Ein Dienstag, oder: Auf Regen warten

Wir wachen auf und bewegen uns langsam in Richtung Küche. Jan ist schon längst wach und arbeitet, denn er hat heute Vormittag einen wichtigen Termin und möchte bis dahin am Schreibtisch fertig sein. Nach dem Frühstück gehe ich mit dem großen Sohn kurz durch, welche Aufgaben er heute für die Schule erledigen muss: es wird eine Mischung aus Mathe, Englisch und ein wenig Deutsch. Insgesamt ist es heute nicht so viel, weil er gestern einen ganzen Batzen Mathe abgearbeitet hat und damit lang beschäftigt war.

Die anderen spielen miteinander, gucken ein paar Episoden „Shaun das Schaf“ und ich kümmere mich um Haushaltsdinge und die kleine Tochter, die mittlerweile kurz davor ist, ganz selbständig loszulaufen. Wenn sie sich irgendwo festhalten kann, klappt das schon sehr gut und in einem beachtlichen Tempo. Damit hat auch die Zeit begonnen, in der sie an ziemlich vieles drankommt, was oben auf Ablagen, Fensterbänken oder in Regalen liegt, und natürlich möchte sie auch alles sehr genau anschauen, zerknüllen und im schlimmsten Fall probieren. Aber wir sind ja recht routiniert im Sichern von Kindern und Umgebung und das geschieht gerade wieder an jeder ‚gefährlichen‘ Ecke.

Alle Kinder werden angezogen oder kümmern sich selbst darum, ich gehe duschen und dann hat die kleine Tochter Hunger und wirkt sehr müde. Ich versuche beinah eine Stunde lang sie hinzulegen, aber daraus wird nichts. Einmal ist sie halb eingeschlafen, aber da hat ein Geschwisterkind ein sehr dringendes Problem und kommt so laut polternd ins Schlafzimmer, dass ich es danach dann auch aufgebe und stattdessen ein frühes Mittagessen (ja, wieder Nudeln) zubereite.

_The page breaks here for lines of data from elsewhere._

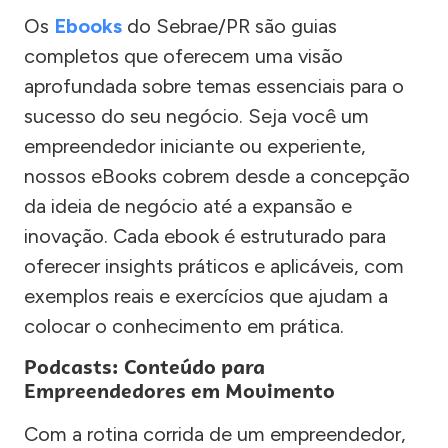
Os
Ebooks
do Sebrae/PR são guias
completos que oferecem uma visão
aprofundada sobre temas essenciais para o
sucesso do seu negócio. Seja você um
empreendedor iniciante ou experiente,
nossos eBooks cobrem desde a concepção
da ideia de negócio até a expansão e
inovação. Cada ebook é estruturado para
oferecer insights práticos e aplicáveis, com
exemplos reais e exercícios que ajudam a
colocar o conhecimento em prática.
Podcasts: Conteúdo para
Empreendedores em Movimento
Com a rotina corrida de um empreendedor,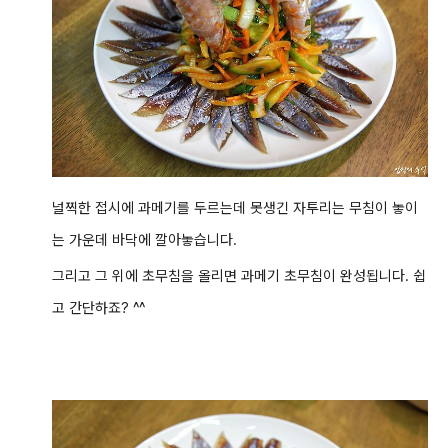
널찍한 접시에 과메기를 두르는데 못생긴 자투리는 무침이 놓이
는 가운데 바닥에 깔아놓습니다.
그리고 그 위에 초무침을 올리면 과메기 초무침이 완성됩니다. 쉽
고 간단하죠? ^^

Jan kommt nach Hause und hat drei volle Einkaufstüten dabei, da er auf dem Rückweg noch den wöchentlichen Drogerieeinkauf erledigt hat. Nach dem Essen trinken wir Kaffee, besprechen ein paar Dinge und dann kann ich die sehr müde Tochter endlich hinlegen.

Jan übernimmt die anderen Kinder und ich lege mich eine Stunde zur Tochter, da ich schon den ganzen Tag Kopfschmerzen habe und nicht richtig wach wurde. Danach beschließe ich, dass ich jetzt mal Kartoffeln vorkoche, denn heute habe ich keine Lust auf Abendbrot. Normalerweise kochen wir nicht zweimal täglich, denn das ist einfach zu viel Aufwand und muss auch irgendwie nicht sein, aber heute ist genug Zeit für ein Kinder-Lieblingsessen: Bratkartoffeln, Erbsen und Möhren mit Spiegelei.

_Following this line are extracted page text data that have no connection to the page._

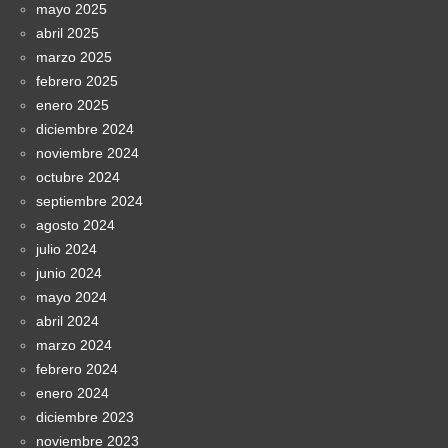
mayo 2025
abril 2025
marzo 2025
febrero 2025
enero 2025
diciembre 2024
noviembre 2024
octubre 2024
septiembre 2024
agosto 2024
julio 2024
junio 2024
mayo 2024
abril 2024
marzo 2024
febrero 2024
enero 2024
diciembre 2023
noviembre 2023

Am Abend ist eine Menge aufzuräumen, denn seit dem späten Nachmittag haben die Kinder aufgrund des lang ersehnten Regens drinnen gespielt und phasenweise gewütet. Jetzt schlafen drei von vieren, ich lese weiter in Francesca Melandris „Auf hoher See“ und wünsche Euch einen ruhigen und guten Abend.